Mary Ann Smart, a former Academic Senate chair and music professor, said Christ’s handling of People’s Park highlighted the chancellor’s unwavering sense of purpose, strong will behind a gracious manner and her ability to work collaboratively with others, including the Berkeley mayor and City Council members who have at times been at odds with the campus in the past.
Christ’s “moral compass” and respect for shared decision making with faculty — a bedrock UC value that many fear is eroding — are also widely admired, said Maximilian Auffhammer, an environmental economist and Academic Senate chair.
McKalee Steen, president of the Berkeley Graduate Assembly and doctoral candidate in environmental science, policy and management, said Christ’s willingness to listen and engage with students stood out, notably in her handling of the pro-Palestinian encampment. Although Steen disagreed with the decisions around People’s Park, especially deploying hundreds of police officers to clear out protesters, she gave Christ high marks.
“Being a chancellor at any university, especially Berkeley, is an impossible job,” she said.
Money: State bailout “unrealistic”
On other issues, Christ said a return to full state funding for public higher education is “unrealistic” without changes in taxation policies to secure more revenue. Private fundraising, entrepreneurial projects, new degree programs and other ways to raise money are now essential, she said.
Berkeley’s $7.4 billion capital campaign — launched in 2020 just as the pandemic hit — was the largest haul ever for a public university. Christ said the most exciting gifts funded an amenities-rich residence building for transfer students opening this fall, along with faculty positions, scholarships and research programs.
But James Vernon, co-chair of the Berkeley Faculty Assn., critiqued Christ’s approach, saying campus buildings are crumbling, faculty and staff workloads are increasing and the quality of education is at risk due to lack of state funding and ever-increasing enrollment.
“The model Christ has to save the university by making it grow is unsustainable for everyone — faculty, students and the surrounding city,” he said.
Christ said she wished she had made more progress supporting Native American and Black students, building campus housing more quickly and rebuilding the fractured community after the pandemic.
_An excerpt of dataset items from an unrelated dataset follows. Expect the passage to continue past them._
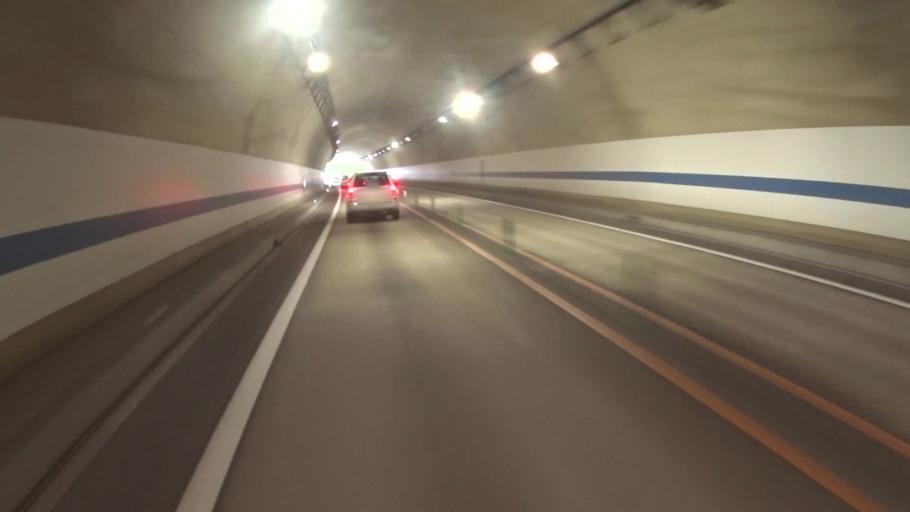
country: JP
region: Kyoto
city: Ayabe
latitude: 35.3761
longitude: 135.2646
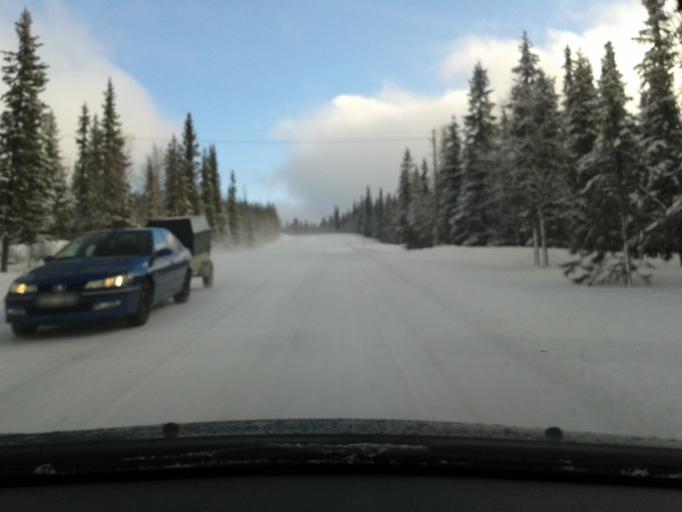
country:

She worries about the “huge gap” among incoming students in their college preparation, reflecting differences in pandemic-related learning setbacks, and the greater difficulty in assessing math skills after UC dropped standardized tests as an admissions requirement in 2020 — a decision she still supports. Berkeley will need to provide additional assessment tools, catch-up classes and maybe even calculus courses taught jointly with high school teachers, she said.
But as Christ heads into her post-chancellor life, with plans to read, write, travel and play her beloved viola and piano, she is ready for a new captain to steer Berkeley’s course. Rich Lyons, UC Berkeley business school dean and leader of innovation and entrepreneurship, will succeed her.
“We’ve made a lot of progress,” she said, “but there’s still a big distance to go.”